• [EXCERPT TO READ]
╭──

MAY 19, 1937.-Committed to the Committee of the Whole House on the state of the Union and ordered to be printed

Mr. COFFEE of Washington, from the Committee on Claims, submitted the following

REPORT

[To accompany H. R. 3058]

The Committee on Claims, to whom was referred the bill (H. R. 3058) for the relief of former employees of the Federal Subsistence Homesteads Corporations, having considered the same, report thereon with the recommendation that it do pass.

STATEMENT OF FACTS

The bill provides that in the case of any person who was employed by any corporation, all of the stock of which was owned by the Federal Subsistence Homesteads Corporation of Delaware, and who was transferred to a position in the Department of the Interior with the same or substantially similar duties but at an increase in his rate of compensation, if there have been heretofore withheld or deducted from any amounts otherwise payable to such person out of Government funds, any amount on account of any payment of salary to such person, disallowed or held to have been illegally made under any decision of the Comptroller that such transfer to such position in the Department of the Interior constitute an administrative promotion within the provisions of section 7, as amended and extended, of the TreasuryPost Office Appropriation Act, fiscal year 1934, the Secretary of the Treasury is directed to pay a sum equal to the amount so withheld or deducted. Section 2 of the bill relieves from any liability, to refund or pay to the Government or otherwise discharge, any such amounts, each person referred to in section 1, and each disbursing officer who made said payments of salary referred to in said section.

╰──

• [DATA EXTRACTS]

╭──

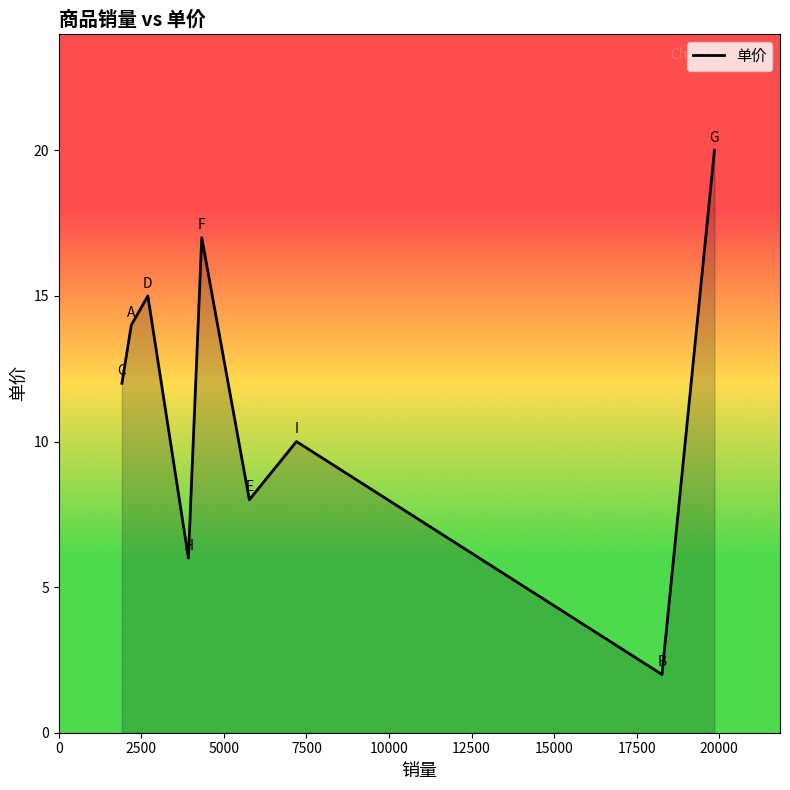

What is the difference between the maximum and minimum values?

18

╰──
╭──

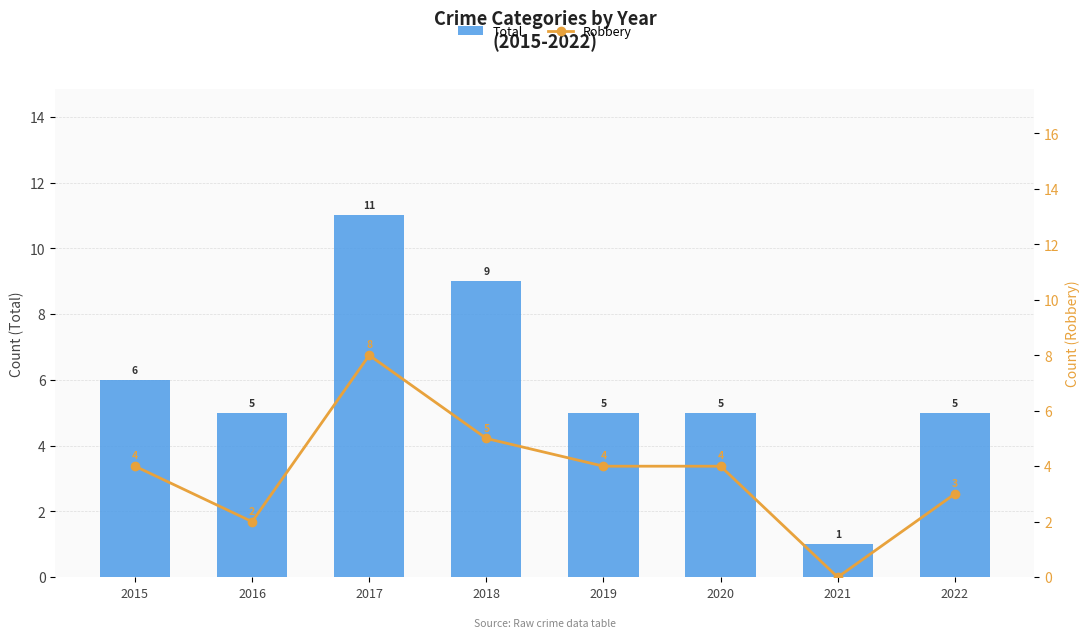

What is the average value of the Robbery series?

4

╰──
╭──

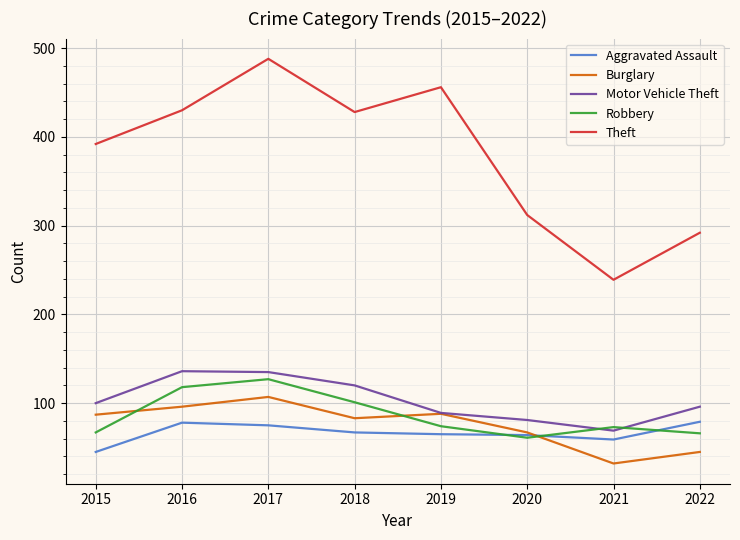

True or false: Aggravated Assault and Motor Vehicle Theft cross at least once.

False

╰──

• [JOB ITEM]
Extend the committee report on the relief bill for former Federal Subsistence Homesteads employees, picking up right after its final sentence.

• [REPLY TO THE TASK]
These claims arise out of a misinterpretation of the law. The subsistence homesteads program was provided for by section 208 of title

II of the National Industrial Recovery Act of June 16, 1934 (48 Stat. 205). The President delegated his authority thereunder to the Secretary of the Interior, who directed the formation of the Federal Subsistence Homesteads Corporation of Delaware. This was a Government corporation and all of the stock was held by the Secretary of the Interior in trust for the United States. The Attorney General of the United States suggested the formation of said corporation for the purpose of carrying on the subsistence homesteads projects.

Under this plan, separate subsidiary corporations were organized for each homestead project undertaken. There were about 30 of them, and although their directors were made up of local residents, their entire stock was owned and held by the Federal corporation. These subsidiary corporations hired the necessary personnel to carry out the projects. Some of the persons so hired were employed at salaries below those provided for in corresponding Government positions, inasmuch as it was believed they would never be considered employees of the Government. Later, however, it became necessary to direct the activities of the corporations from Washington, and a number of the employees were given Government appointments in the Interior Department and the salaries of a good many of them were raised to correspond with salaries of the positions to which they were appointed. When these changes were made the Economy Act of March 3, 1933 (47 Stat. 1515) was still in force and the Comptroller General held that the Subsistence Homesteads corporations were Federal agencies in the "civil branch of the United States Government" within the meaning of the Economy Act. The act prohibited administrative promotions, and the Comptroller General therefore held that these appointments by the Secretary of the Interior and increases in compensation were in contravention of the law. He disallowed payments that were made by the disbursing officers, and the money was either collected back from the payees by the disbursing officers or deducted from salaries that were due.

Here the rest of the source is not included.